There’s no way that National Lampoon’s Christmas Vacation should be as good as it is. By 1989, Chevy Chase had become, well, Chevy Chase and a holiday film three movies in feels like a cash-in. And yet this is a movie that my wife’s family watches every single year and now, I’ve become part of that tradition.

The first movie by director Jeremiah S. Chechik (who went on to direct Diabolique), the real joy of this movie is the script by John Hughes, based on his story Christmas ’59.

Chase and D’Angelo are back, but as always, the kids are played by different actors. This time, Audrey is Juliette Lewis and Rusty is Johnny Galecki. This probably has the smartest casting of any of the films in the series, with Clark’s parents being played by John Randolph and Diane Ladd, Ellen’s by E.G. Marshall and Doris Roberts, William Hickey and Mae Questel as the elderly and deranged Lewis and Bethany Griswold, evil neighbors the Chesters played by Julia-Louis Dreyfuss and Nicholas Guest, and most importantly, Randy Quaid and Miriam Flynn returning as Eddie and Catherine.

Eddie’s appearance surprises me every time, how he just shows up out of nowhere and then takes over the movie. Yes, in the days before he was a conspiracy driven near-insane man, Randy Quaid had incredible comic timing.

It also has the episodic story idea that works so well from the first movie as you can come into this movie at any time and enjoy it. I mean, the shopping for lingerie scene? The sled riding? Randy waving in the pool dream? There are so many moments that make me laugh just imagining them.

Director Chris Columbus started as the director, but he and Chevy Chase did not get along, so John Hughes replaced him and gave him Home Alone. That worked out, right?
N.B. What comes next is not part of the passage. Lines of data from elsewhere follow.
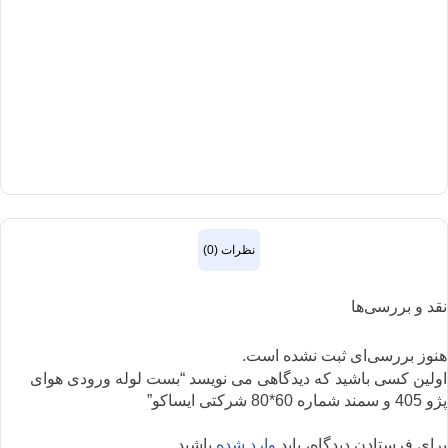
نظرات (0)
نقد و بررسی‌ها
هنوز بررسی‌ای ثبت نشده است.
اولین کسی باشید که دیدگاهی می نویسد “بست لوله ورودی هوای
پژو 405 و سمند شماره 60*80 شرکتی ایساکو”
برای فرستادن دیدگاه، باید
وارد شده
باشید.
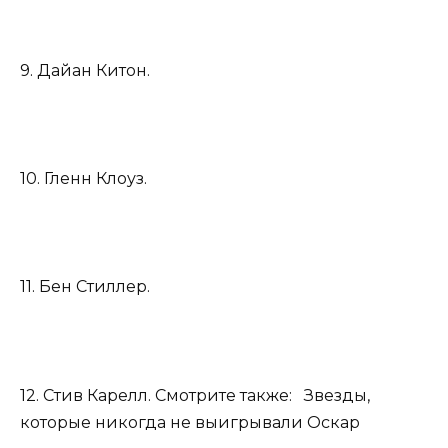
9. Дайан Китон.
10. Гленн Клоуз.
11. Бен Стиллер.
12. Стив Карелл. Смотрите также: Звезды,
которые никогда не выигрывали Оскар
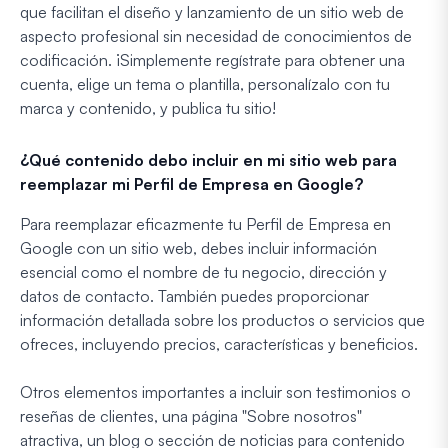
que facilitan el diseño y lanzamiento de un sitio web de
aspecto profesional sin necesidad de conocimientos de
codificación. ¡Simplemente regístrate para obtener una
cuenta, elige un tema o plantilla, personalízalo con tu
marca y contenido, y publica tu sitio!
¿Qué contenido debo incluir en mi sitio web para
reemplazar mi Perfil de Empresa en Google?
Para reemplazar eficazmente tu Perfil de Empresa en
Google con un sitio web, debes incluir información
esencial como el nombre de tu negocio, dirección y
datos de contacto. También puedes proporcionar
información detallada sobre los productos o servicios que
ofreces, incluyendo precios, características y beneficios.
Otros elementos importantes a incluir son testimonios o
reseñas de clientes, una página "Sobre nosotros"
atractiva, un blog o sección de noticias para contenido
It also will never fail to blow my mind that Angelo Badalamenti did the score to this.

We haven’t watched this movie since two Christmas Days ago. My father-in-law, who would shush us all and make us all watch it together no matter what, is gone and maybe it’s too hard to watch. The closing line, where Clark just says, “I did it” used to make me cry before because it’s so wonderful and perfect and sums up the end of the holidays as an adult so well. But now, in a year where I’ve lost both of the fathers in my life, it seems like it all could all be too much.